Mauritius economy: Better times ahead.

The Island nation of Mauritius, known for its sugarcane plantations, and tourism, is finding its way out of the recession. Tourism being the major source of foreign exchange, was hit by the declining arrivals of foreign tourists. Apart from tourism, the country earns foreign exchange from the export of sugar, textiles, clothing, and food products.

The Mauritian economy that had grown at 5% in the last few years, is expected to reach only 2.70% this year, according to forecasts of the country’s Monetary Policy Committee. The IMF had projected a growth rate of 2% for the country in 2009. The official projection of 2.70% growth is based on a smaller import bill this year on account of the fall in oil prices globally. Apart from imports of oil, the country sources its other requirements like foodstuffs, chemicals, machinery and equipment, mainly from India, and China, while it counts on France to pick up the bulk of its exported products.

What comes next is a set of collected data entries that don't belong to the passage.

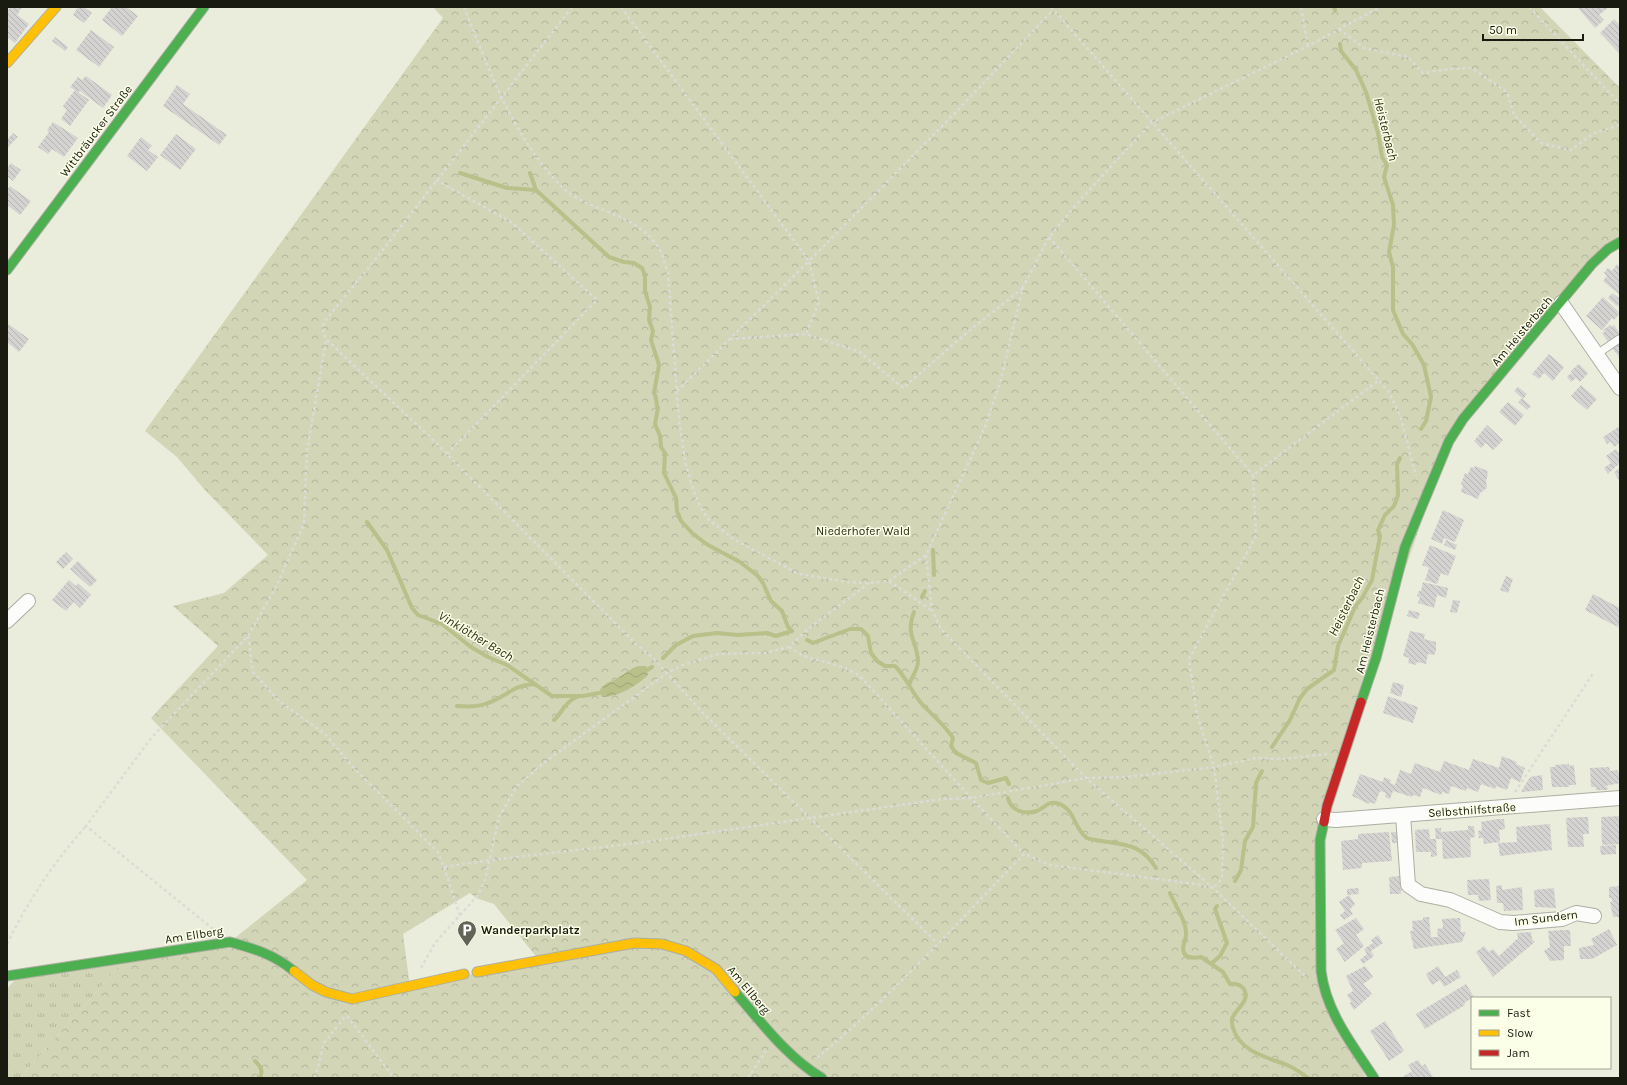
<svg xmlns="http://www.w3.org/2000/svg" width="1627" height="1085" font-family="Karla,sans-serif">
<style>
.grass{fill:url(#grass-tufts)}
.forest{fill:url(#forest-crowns);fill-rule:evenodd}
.water{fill:url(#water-waves)}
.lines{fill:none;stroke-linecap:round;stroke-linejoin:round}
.stream{stroke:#bac089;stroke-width:4}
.building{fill:url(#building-back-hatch)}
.lane-casing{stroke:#acaea2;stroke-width:9}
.street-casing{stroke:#acaea2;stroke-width:16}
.fast-casing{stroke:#acaea2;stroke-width:11}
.slow-casing{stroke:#acaea2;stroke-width:11}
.jam-casing{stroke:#acaea2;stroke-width:11}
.path{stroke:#dcdcd7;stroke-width:2.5;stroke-dasharray:3 3;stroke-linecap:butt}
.lane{stroke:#fcfcfa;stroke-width:7}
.street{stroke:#fcfcfa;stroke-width:14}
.fast{stroke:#4caf50;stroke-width:9}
.slow{stroke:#ffc107;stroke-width:9}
.jam{stroke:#c62828;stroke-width:9}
.labels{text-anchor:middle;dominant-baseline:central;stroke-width:3;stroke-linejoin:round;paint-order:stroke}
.street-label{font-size:12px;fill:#191a10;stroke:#fcffe8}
.park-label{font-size:12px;fill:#292c0d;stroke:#fcffe8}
.poi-label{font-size:12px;font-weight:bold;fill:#191a10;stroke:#fcffe8;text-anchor:start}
.water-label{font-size:13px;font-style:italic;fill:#2e3111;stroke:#fcffe8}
</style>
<defs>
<pattern id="grass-tufts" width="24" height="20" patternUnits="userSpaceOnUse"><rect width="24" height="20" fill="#d2d5b6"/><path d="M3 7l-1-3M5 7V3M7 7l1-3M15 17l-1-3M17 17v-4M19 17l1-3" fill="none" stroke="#b4b69b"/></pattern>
<pattern id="forest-crowns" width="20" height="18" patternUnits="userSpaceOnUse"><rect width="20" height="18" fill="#d2d5b6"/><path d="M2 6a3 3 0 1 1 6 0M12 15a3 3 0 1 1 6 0" fill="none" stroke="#b4b69b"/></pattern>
<pattern id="water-waves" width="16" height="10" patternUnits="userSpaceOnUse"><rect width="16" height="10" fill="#bac089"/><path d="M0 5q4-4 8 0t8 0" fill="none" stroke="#9fa475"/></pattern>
<pattern id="building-back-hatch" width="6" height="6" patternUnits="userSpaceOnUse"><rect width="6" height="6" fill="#d5d3d1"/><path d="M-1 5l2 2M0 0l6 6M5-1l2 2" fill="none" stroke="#b6b5b2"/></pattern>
</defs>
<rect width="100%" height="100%" fill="#eaecdc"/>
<path class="grass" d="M127,957L20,1078H7V989L20,974Z"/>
<path class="forest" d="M433,7H1540L1620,88V238L1457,421L1320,811L1316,970L1366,1078H20L127,957L230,942L307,880L151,718L218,646L173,606L224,593L268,555L205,490L177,457L145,431L443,18ZM470,893L476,898L494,904L539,960L410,987L403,934Z"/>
<path class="water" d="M640,666H646L648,675C638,685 618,697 603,697L599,693L601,688L607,683L613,681L633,668Z"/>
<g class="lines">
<path class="stream" d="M1334,7L1335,10
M1340,44L1341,51L1356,70L1366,92L1378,133L1382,157L1387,165L1384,177L1393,205L1394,225L1389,252L1393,267V310L1403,334L1412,344L1424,365L1431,397L1426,421L1421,429
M460,173L507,188L536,190L609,257L624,262L634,263L642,268L645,275V291L650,307L649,320L653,331L651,340L659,365L654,393C658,399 655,403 658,408L655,424L660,436L661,447L665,453L664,473L676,498L677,511L681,521L693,534L708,545L740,562L758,576L763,583L771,601L782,611L788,627L792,631L776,636L767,633L738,635L717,633L693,636L676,645L663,658
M530,173L536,190
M367,522L387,550L412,608L418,615L442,624L471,647L488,657L507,665L552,696H583L599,693
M933,550L934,575
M922,597L925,591
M807,640L813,643L850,629H861L868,636L871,653L877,661L885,666H895C906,677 911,691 921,703C932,715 944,724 953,738L951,746L956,753L976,763L981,780L988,783L1006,778L1009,784
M647,670L652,667
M909,685C912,676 918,670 918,661C917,640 905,636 914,612
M457,706C468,707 478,707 488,703C506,697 513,685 534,684
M554,720C562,713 565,702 575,698
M1272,747L1290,720L1300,698L1307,689L1334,670L1338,646L1355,607L1362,598L1372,580L1380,536L1378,530L1385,515L1394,506L1398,495L1397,464L1400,458
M1008,798C1011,811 1025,815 1037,811C1044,808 1048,801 1056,803C1075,807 1073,828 1087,838C1091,840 1098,840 1102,841C1128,845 1142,845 1156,868
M1235,881L1241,870L1245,841L1253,827L1256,783L1262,771
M1170,893C1175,905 1187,922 1186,935C1186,941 1181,946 1184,953C1187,959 1195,958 1201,957L1223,972L1230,984C1236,983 1240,984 1244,989C1251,1001 1235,1009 1232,1019C1232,1021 1232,1026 1233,1028C1240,1052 1267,1057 1287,1065C1295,1068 1302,1074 1308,1078
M1212,963L1220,956L1227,943L1215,909L1217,906
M255,1061C261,1067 263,1070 260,1078"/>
</g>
<path class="building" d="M10,7H22L17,15L29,24L15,43L7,37V11Z
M78,7H84L92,13L84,23L73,15Z
M112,7H126L138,16L122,36L102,20Z
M1577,7H1609L1599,15L1604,20L1595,28Z
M1614,19L1620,25V54L1600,33Z
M91,30L114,47L99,67L76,50Z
M55,37L68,47L65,51L52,41Z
M86,76L112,95L103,108L80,91L78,92L89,100L70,126L61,119L67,110L63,106L75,90L70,87L78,77L82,80Z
M177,85L190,94L183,104L227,135L219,145L163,106Z
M53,122L78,138L64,157L52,149L48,154L38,147L49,132L47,130Z
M13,133L18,137L7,148V136L9,138Z
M176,134L196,149L180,170L160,155Z
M141,137L152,146L148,150L158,157L147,171L127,156Z
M11,163L21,170L13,181L7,176V168Z
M10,186L31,201L20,215L7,205V190Z
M1617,264L1620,267V295L1603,281L1607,276L1604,273L1608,268L1612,271Z
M1612,293L1620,299L1618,307L1608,298Z
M1603,297L1620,313L1614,320L1612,318L1602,330L1586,316Z
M7,323L29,339L19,352L7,342Z
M1610,325L1611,327L1614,325L1620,334L1608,342L1602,333L1605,332L1603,330Z
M1620,342V358L1612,348Z
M1549,354L1564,367L1553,381L1544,373L1539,379L1532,374Z
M1579,364L1588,373L1580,382L1576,378L1571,382L1567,377L1571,373L1574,376L1571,371Z
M1581,385L1597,399L1587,410L1571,396Z
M1518,387L1527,394L1523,399L1514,391Z
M1522,398L1531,406L1527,410L1518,402Z
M1508,402L1524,415L1515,426L1499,412Z
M1487,425L1503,440L1493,450L1486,443L1481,448L1474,441Z
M1620,426V443L1614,447L1611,442L1607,444L1603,437Z
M1616,449L1620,455V463L1608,474L1604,468L1611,463L1606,456Z
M1475,466L1488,471L1487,474H1488L1486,481L1487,488L1480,493L1478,499L1461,492L1463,485L1461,484L1465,473L1468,474L1471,467L1474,468Z
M1620,468V482L1614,472Z
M1443,510L1464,520L1455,542L1444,538L1442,544L1431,539Z
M1446,540L1457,545L1455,550L1444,545Z
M1430,545L1456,556L1448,576L1441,573L1437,584L1425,580L1429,568L1422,565Z
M66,552L73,559L63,569L56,562Z
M78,561L97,580L90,587L70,569Z
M1506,576L1513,579L1508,593L1500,590Z
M69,580L76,586L78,583L91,595L80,608L74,602L66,611L52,600Z
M1423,582L1448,588L1446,598L1437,595L1434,608L1418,603L1420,597L1417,596L1419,591H1421Z
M1593,594L1620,608V623L1618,627L1585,610Z
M1453,600L1460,601L1457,613L1450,612Z
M1409,610L1420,613L1418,619L1407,616Z
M1410,631L1425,634L1424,639L1436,642V651L1434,655L1428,654L1426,664L1417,662L1416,665L1408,663L1409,658L1403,656Z
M1393,682L1404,685L1401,697L1390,693Z
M1388,696L1418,707L1413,723L1383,713Z
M1502,756L1517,762L1516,764L1525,768L1520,782L1511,778L1507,790L1496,786L1495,789L1481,784L1478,792L1467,788L1466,791L1451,786L1449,794L1442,792L1441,795L1423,788L1420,797L1413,795L1412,797L1393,791L1390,799L1385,797L1386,793L1380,791L1375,804L1370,802L1369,804L1352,796L1360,774L1383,782L1384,777L1391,780L1390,783L1395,785L1400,770L1411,774L1415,763L1440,772L1444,761L1469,770L1473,759L1499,768Z
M1569,764V766L1574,765L1576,785H1569V787H1552L1550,767H1555V765Z
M1609,767L1610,771L1617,770L1619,774L1620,773V783L1605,786L1608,788L1607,790H1596V787H1591L1590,768Z
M1542,775L1543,790L1521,792L1530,777Z
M1620,816V844L1602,845L1601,817Z
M1581,817H1588L1589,834H1583L1584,847H1568L1566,818Z
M1498,819H1504L1505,829L1499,830L1500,842L1484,844L1483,838H1479L1478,831L1482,830L1481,822Z
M1550,824L1552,850L1500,856L1498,843L1517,842L1516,827Z
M1468,826H1474L1475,837L1470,838L1471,857L1443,859L1442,839H1436L1435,828H1441V832L1468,830Z
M1429,829L1430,839H1436L1437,856L1431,857V852H1416L1415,830Z
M1389,832L1392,861L1362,863V868L1343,870L1341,841L1358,839V834Z
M1391,832H1397L1398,843H1392Z
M1616,845V854L1601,855L1600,846Z
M1400,876L1401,894H1390L1389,877Z
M1489,879L1491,900L1479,901L1478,895H1468L1467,880Z
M1502,885V890L1522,887L1523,910L1504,911L1503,903H1497L1496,886Z
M1620,886V917H1613L1610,902H1612V898H1609V887Z
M1358,888L1359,894L1347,895V889Z
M1554,888L1556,908L1535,907L1534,890Z
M1349,895L1355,904L1350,909L1353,914L1344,920L1340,915L1345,911L1339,902Z
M1423,917H1429L1431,937H1438L1437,929L1443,928L1442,919L1460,918L1461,932H1466L1462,942L1414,949L1410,931H1413L1412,921L1423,920Z
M1356,918L1364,929L1356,935L1364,946L1345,962L1336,949L1344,943L1335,930Z
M1609,929L1617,945L1592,959H1580L1579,948L1594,945L1591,939Z
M1562,930H1570L1571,946H1564V960L1550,961L1544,951L1550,947L1548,931Z
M1531,932L1532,939L1535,942L1493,977L1476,952L1484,946L1489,952L1493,949L1499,956L1518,938L1517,933Z
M1378,935L1383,943L1371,951L1374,956L1363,964L1360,960L1367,954L1364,949L1373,943L1371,940Z
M1365,966L1373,977L1363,984L1372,994L1354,1010L1350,1004L1351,1001L1347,995L1353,991L1346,976Z
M1438,966L1445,977L1457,970L1461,977L1444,987L1440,980L1432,985L1426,974Z
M1466,984L1474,997L1464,1003L1465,1005L1425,1029L1416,1014Z
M1385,1021L1404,1051L1389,1061L1370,1031Z
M1418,1060L1422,1066L1425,1064L1433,1077L1401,1078L1412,1071L1408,1065Z"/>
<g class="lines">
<g class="lane-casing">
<path id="lane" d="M1597,354L1619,339"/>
</g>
<g class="street-casing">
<path id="street" d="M1561,303L1620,388
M7,621L28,601
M1403,815L1408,885L1421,894L1450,900L1500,922L1513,923L1562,919L1576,913L1594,916
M1324,819L1336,820L1620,798"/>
</g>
<g class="fast-casing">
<path id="fast" d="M7,270L204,7
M1361,702L1376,658L1405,547L1449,441L1463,419L1592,264L1608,249L1620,242
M1324,822L1320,840L1321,971C1326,1012 1352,1044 1374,1078
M7,976L230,942C255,949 273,954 294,971
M735,992C762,1023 787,1057 822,1078"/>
</g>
<g class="slow-casing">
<path id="slow" d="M7,63L56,7
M294,971L312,985L326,992L352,999L464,974
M477,972L634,943L662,944L686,951L716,969L735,992"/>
</g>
<g class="jam-casing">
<path id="jam" d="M1324,822L1327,806L1361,702"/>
</g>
<path class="path" d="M464,7C489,69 511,133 558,183C588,215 635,209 660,250C664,257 665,266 668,273L679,420L685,461L694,492L701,508L709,520L735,540L799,574L847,582L869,583L889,581L926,555L985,427L1000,383L1023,287L1049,237L1082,198L1151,123L1308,46L1380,7
M572,7L378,256L324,322L323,331L326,339L431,438L633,641L654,659L705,715L937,943
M621,7L809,261L954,114L1053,10
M1051,7L1389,392L1401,418L1416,476
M1301,7L1308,46
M1529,7L1620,104
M1339,29L1364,48L1408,57L1423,73L1449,69L1472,68L1507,92L1514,115L1541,143L1571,150L1594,133L1620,125
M436,180L511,222L597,300L447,454
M1049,237L1253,475
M730,339L806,334
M677,391L809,261L819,302L806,334L860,352L903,388L970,330L1023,288
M926,555L932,610L941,629L1086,778L1213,888L1305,976
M889,581L931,610
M248,636L253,672L279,701L325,734L353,767L438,852L444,867L490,860L637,843L942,799L971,798L1086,778L1126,777L1214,767L1256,758L1283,759L1327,754
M789,647C806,660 819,659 839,666C846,668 853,672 859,675L971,798L1024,854
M1515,792L1594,672
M444,867L460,916
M213,929L86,826L152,737L248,636L277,585L304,524L307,451L326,340
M7,944C28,901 54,862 86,826
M421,968L435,943L478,895L485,880L499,817L517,786L545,762L667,673L683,665L718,654L764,653L789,647L808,629L869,583
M347,1016L394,1078
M817,1058C892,996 957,923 1024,854L1050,865L1196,884L1213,888L1222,879L1223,840L1214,767L1197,715L1189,659L1256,536L1253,475L1378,381
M315,1078L324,1043L347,1014
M748,1078L766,1051"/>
<use href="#lane" class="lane"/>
<use href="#street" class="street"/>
<use href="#fast" class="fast"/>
<use href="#slow" class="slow"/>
<use href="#jam" class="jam"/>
</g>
<defs>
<g id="parking-pin" transform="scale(1)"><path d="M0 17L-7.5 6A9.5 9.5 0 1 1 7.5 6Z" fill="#626457" stroke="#fcffe8"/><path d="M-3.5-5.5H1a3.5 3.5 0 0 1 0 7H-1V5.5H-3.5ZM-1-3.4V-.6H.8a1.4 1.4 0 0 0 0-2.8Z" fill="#fff"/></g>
</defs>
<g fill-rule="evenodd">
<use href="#parking-pin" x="467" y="930"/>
</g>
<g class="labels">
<g class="street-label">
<text transform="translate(96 131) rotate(-53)">Wittbräucker Straße</text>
<text transform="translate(1522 331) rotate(-50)">Am Heisterbach</text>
<text transform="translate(1370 631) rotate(-76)">Am Heisterbach</text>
<text transform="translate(1472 810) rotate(-4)">Selbsthilfstraße</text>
<text transform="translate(1546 918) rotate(-7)">Im Sundern</text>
<text transform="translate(194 935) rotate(-9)">Am Ellberg</text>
<text transform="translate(749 990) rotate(50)">Am Ellberg</text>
</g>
<g class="park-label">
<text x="863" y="531">Niederhofer Wald</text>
</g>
<g class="poi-label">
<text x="481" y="930">Wanderparkplatz</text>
</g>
<g class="water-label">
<text transform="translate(1386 129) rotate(76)">Heisterbach</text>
<text transform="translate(1346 606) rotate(-64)">Heisterbach</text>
<text transform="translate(476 636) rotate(31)">Vinklöther Bach</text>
</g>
</g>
<rect width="1627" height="1085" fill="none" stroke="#191a10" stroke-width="16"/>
<rect x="1471" y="997" width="140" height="72" fill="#fcffe8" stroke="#a1a392"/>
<rect x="1479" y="1010" width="20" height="6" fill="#4caf50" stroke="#a1a392"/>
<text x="1507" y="1017" font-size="12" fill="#191a10">Fast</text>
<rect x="1479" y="1030" width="20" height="6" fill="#ffc107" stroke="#a1a392"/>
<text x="1507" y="1037" font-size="12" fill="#191a10">Slow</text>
<rect x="1479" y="1050" width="20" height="6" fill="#c62828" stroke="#a1a392"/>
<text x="1507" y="1057" font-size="12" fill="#191a10">Jam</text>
<path d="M1483 34v6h100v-6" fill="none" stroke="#191a10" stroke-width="2"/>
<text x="1489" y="34" font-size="12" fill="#191a10" stroke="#fcffe8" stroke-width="3" paint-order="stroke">50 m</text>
</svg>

China has now come to play an important role in the country’s economy, with the establishment of the China Trade Zone, that is expected to boost exports by about USD 200.00 million per annum. The balance of trade deficit is slowly narrowing with the fall in oil prices.

Restoration of the exports sector is vital for the Mauritian economy to grow and prosper. As a matter of fact, the upbeat mood in the French economy is a welcome sign for the Island nation, that can look forward to more offtake of its products from France now. But it may be a bit premature to celebrate, as the recession in Europe and elsewhere will take some time to subside, and their economies look up once again.